The timing here is interesting given that Elementia, the building materials company partly-owned by ‘Mexico’s richest man,’ Carlos Slim, has been steadily expanding in recent years. As stated above it only acquired Giant Cement in 2016. However, its net sales and earnings fell in the second quarter of 2019 caused by a market contraction in Mexico affecting all of its businesses. Sales from its cement businesses in the US and Central America grew but they fell by 6% at home in Mexico. Elementia said that proceeds from the sale of the Bath plant will be used for debt repayment and ‘general’ corporate purposes. Notably, Ricardo Naya Barba, the president of Cemex Mexico, has also described the local market as ‘difficult’ this week, in comments reported upon by local media.
Meanwhile in Africa, China’s Huaxin Cement purchased Maweni Limestone from Athi River Mining (ARM) Cement in Tanzania as part of the latter’s on-going administration process. Local press reported the transaction as costing US$116m and subject to regulatory approval. This one’s interesting because it shows a major Chinese cement producer buying related assets outside of China. This is likely part of the country’s Belt and Road Initiative to develop industry and infrastructure around the world and to give its overproducing industries new markets. Perhaps the surprise here is that Huaxin Cement hasn’t gone after the rest of Kenya’s ARM Cement… yet.
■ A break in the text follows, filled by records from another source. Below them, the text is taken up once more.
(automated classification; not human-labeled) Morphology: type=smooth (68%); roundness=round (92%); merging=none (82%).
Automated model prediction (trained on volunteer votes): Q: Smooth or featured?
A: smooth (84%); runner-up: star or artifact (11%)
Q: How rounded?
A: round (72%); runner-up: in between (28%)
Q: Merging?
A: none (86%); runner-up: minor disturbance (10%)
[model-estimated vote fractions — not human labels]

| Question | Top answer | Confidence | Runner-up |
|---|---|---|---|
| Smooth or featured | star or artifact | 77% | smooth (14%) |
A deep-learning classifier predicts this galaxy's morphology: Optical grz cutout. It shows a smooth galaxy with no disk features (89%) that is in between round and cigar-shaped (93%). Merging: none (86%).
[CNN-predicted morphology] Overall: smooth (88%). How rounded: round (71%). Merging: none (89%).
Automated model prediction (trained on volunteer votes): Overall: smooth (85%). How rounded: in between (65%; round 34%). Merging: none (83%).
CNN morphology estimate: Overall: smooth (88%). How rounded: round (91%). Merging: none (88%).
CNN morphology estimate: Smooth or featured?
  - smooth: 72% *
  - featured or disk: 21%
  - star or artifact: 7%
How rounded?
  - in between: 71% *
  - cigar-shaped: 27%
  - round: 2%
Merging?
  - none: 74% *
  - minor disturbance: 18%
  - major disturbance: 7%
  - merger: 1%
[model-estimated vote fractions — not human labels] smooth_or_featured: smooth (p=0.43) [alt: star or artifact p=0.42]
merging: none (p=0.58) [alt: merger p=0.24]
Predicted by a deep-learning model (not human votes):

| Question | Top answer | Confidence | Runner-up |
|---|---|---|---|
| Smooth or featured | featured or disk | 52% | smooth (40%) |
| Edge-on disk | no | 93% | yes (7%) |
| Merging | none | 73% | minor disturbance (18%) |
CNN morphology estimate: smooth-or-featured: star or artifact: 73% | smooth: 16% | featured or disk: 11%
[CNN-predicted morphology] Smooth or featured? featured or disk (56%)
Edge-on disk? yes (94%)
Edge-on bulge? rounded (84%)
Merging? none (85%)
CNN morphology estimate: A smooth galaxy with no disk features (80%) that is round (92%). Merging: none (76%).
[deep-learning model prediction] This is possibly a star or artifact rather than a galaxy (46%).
The other African news story of note this week was the confirmation that Singapore’s International Cement Group (ICG)’s intended purchase of Schwenk Namibia had failed. This deal was announced in March 2019 but it later ran into trouble when the Singapore Exchange blocked the proposed acquisition in June 2019 on the grounds that ICG didn’t appear to have the money to pay for it.
Lastly, Yamama Cement announced that it wants to sell its Production Lines 1-5, which have a daily clinker production capacity of 5600t/day. The producer previously temporarily shut down the lines in 2017 and it has been planning to build a new cement plant. Since then though it has faced shrinking sales and profits in the tough Saudi Arabian market.
The takeaway from all of this is that, despite the doom and gloom of a world producing too much clinker, some cement companies are targeting growth in specific territories. Sometimes these schemes succeed, as in the case of HeidelbergCement and Huaxin Cement, and sometimes they don’t, as ICG has found out. Heavy building materials like cement are costly to move around so a plant or assets in the right place at the right time can make a fortune.